Published on: 2025-04-27
I have memories struggling to get all the tools needed for a nice front end project playing nice with each other. I was last seriously doing front end development before Typescript had been released and folks where just starting to puzzle through JavaScript classes leading up to ES6. And yes, I did need to check on dates to remind myself of that.
Since then I’ve occasionally bounced past toy front end projects. Typescript always seemed like such a great step forward relative to JavaScript, but the toolchain was a pain. Then add in React, a bundler, and a so-so development framework. Without sitting down and regularly working in that area, I didn’t develop a functional skill set with FE development.

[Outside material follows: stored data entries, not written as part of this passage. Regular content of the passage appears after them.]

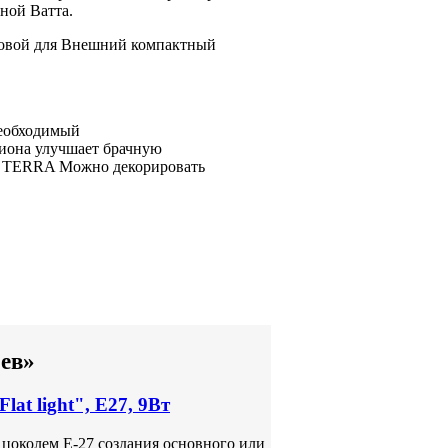
чной
Ватта.
овой для
Внешний компактный
необходимый
иона улучшает брачную
 TERRA
Можно декорировать
рев»
t light", Е27, 9Вт
цоколем Е-27 создания основного или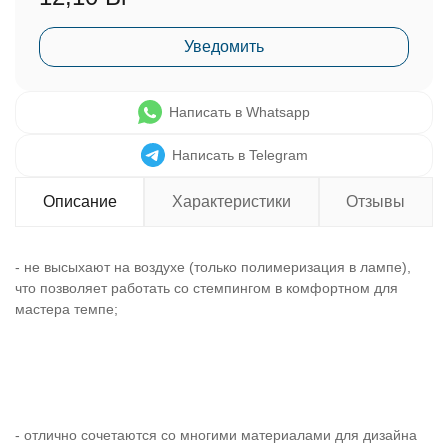
Уведомить
Написать в Whatsapp
Написать в Telegram
Описание
Характеристики
Отзывы
- не высыхают на воздухе (только полимеризация в лампе),
что позволяет работать со стемпингом в комфортном для
мастера темпе;
- отлично сочетаются со многими материалами для дизайна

This past year I discovered Vite. It actually does a really nice job of taking all the obscure ritual of separate tools and tucking them behind an abstraction that just works. I get a bit twitchy not knowing how everything in the stack is fitting together, but I’m super happy to be able to sit down and get a Vite project running smoothly end-to-end in just a few minutes.
Enough talk. How do I actually do this?
I use nvm
to manage npm
. The description
below was written while I’m on npm
10.9.0.
npm create vite@latest foobar --- --template react-ts
cd foobar
npm run dev
Hop into a browser and checkout the page. That’s it. At that point you’ve a nifty project ready to start jamming on.
Side note. The triple dash is needed on Windows to get the correct template in place as noted in this issue. Sigh, Windows.